To find some parallel for the criminal profusion of Catherine, a profusion which exceeds all calculation, we must go back to the days of Caligula and Heliogabalus.
Her favorites were countless: her lavishness towards them almost incredible. Upon them she squandered a sum equal to $100,000,000.
She bestowed estates equal in extent to provinces; and by a word, by a stroke of her pen, she, who called her people her children, and, by her royal clemency, had substituted the word subject for slave, gave away thousands, tens of thousands, of serfs, poor wretches transferred like cattle from one proprietor to another. “She gave diamonds by handfuls, and made gold and silver as common as pebbles. Yet when we read over the names and qualifications of those who were her confidants and ministers, or of those who were particularly distinguished by her munificence, it is like looking over the peerage of Pandemonium”; for where but in the court of Russia, with a female Louis XV. in the person of Catherine II. upon the imperial throne, could such an assemblage of fiends and savages, ruffians and reptiles, demons and cormorants, have been congregated together to fatten on the blood and tears of an oppressed people?
In pursuance of the mighty plans which she had formed, Catherine kept two objects steadily in view: first, to extend her dominions on the west by seizing Poland; and secondly, to drive the Turks from Constantinople.
She began with Poland, marched an army into that country, forced upon the Poles a king of her own choice, dictated laws at the point of the bayonet, intimidated the weak by threats, and massacred and exiled all who resisted.
The Poles could not endure this usurpation of their country. They rose against the Russians, and from 1765, when Catherine first invaded the country, till its final seizure in 1795, Poland presented a scene of horror, calamity, and crime.
The Poles besought the aid of the Turks, and thus began the first Turkish war declared in 1768. Fierce and bloody was this war, and in 1774 the Turks were compelled to sue for peace, acceding to the humiliating conditions which Catherine haughtily demanded, that the Ottoman Porte should recognize the independence of the Crimea, and yield to Russia the free navigation of the Black Sea and the Archipelago.

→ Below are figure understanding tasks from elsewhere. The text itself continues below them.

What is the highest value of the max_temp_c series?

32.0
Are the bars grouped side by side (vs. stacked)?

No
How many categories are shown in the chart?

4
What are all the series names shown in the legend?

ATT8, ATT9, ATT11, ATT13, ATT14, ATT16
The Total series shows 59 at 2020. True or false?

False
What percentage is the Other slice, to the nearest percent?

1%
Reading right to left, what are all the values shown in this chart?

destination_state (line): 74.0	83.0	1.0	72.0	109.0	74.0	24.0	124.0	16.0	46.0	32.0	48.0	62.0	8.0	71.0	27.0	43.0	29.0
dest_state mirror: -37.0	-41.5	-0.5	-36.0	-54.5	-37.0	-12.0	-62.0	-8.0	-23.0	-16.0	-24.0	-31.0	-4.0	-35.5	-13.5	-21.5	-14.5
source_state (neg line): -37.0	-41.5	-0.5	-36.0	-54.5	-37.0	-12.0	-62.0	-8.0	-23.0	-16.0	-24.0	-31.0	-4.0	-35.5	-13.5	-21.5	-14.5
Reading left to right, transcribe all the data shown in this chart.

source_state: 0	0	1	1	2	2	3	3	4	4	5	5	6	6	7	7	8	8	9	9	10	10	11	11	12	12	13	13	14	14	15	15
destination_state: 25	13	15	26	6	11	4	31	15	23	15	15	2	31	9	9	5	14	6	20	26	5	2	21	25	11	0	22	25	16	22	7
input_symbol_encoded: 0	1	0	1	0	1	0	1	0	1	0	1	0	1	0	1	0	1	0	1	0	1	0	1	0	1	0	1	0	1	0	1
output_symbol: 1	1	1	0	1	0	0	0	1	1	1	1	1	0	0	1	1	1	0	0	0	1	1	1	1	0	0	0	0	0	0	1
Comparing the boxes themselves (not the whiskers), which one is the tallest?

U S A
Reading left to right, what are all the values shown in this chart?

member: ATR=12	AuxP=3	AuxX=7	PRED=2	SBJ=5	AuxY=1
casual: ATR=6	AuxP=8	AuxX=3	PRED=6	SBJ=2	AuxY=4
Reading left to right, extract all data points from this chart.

In 1774 also, the empress-queen disgraced Gregory Orloff and raised to the post of favorite and chief minister, Potemkin, afterward Prince Potemkin, of infamous renown, who for more than twenty years held the highest honors of the empire. He was neither a great statesman nor a great general, but he was certainly an extraordinary man. He had all the petulance, audacity, and wilfulness of a spoiled boy, yet he possessed a genius fit to conceive and execute great designs. “His character displayed a singular union of barbarism and grandeur, and of the most inconsistent and apparently incompatible qualities. He was at once the most indolent and the most active man in the world; the most luxurious, and the most indefatigable; no dangers appalled and no difficulties repulsed him; yet the slightest caprice, a mere fit of temper, would cause him to abandon projects of vital importance. At one time he talked of making himself king of Poland; at another of turning monk or bishop. He began everything, completed nothing, disordered the finances, disorganized the army, depopulated the country. He lived with the magnificence of a sovereign prince. At one moment he would make an aide-de-camp ride two or three hundred miles to bring him a melon or a pineapple; at another he would be found devouring a raw carrot or cucumber in his own antechamber.
“He scarcely ever opened a book, yet he learned everything, and forgot nothing; his wonderful quickness in appropriating the knowledge of others served him instead of study. Altogether his great qualities and his defects precisely fitted him to obtain the ascendency over such a mind as that of Catherine; she grew tired of others, but his caprices, his magnificence, and his gigantic plans, continually interested and occupied her.” Under his administration all things did not go on well, we may be sure but all went on, and the empress was content.
The second Turkish war having ended in 1783 with the annexation of the Crimea and Kuban, under the classic names of Taurida and the Caucasus, Potemkin persuaded Catherine to go and admire herself in her new dominions, a thing which she was only too ready to do.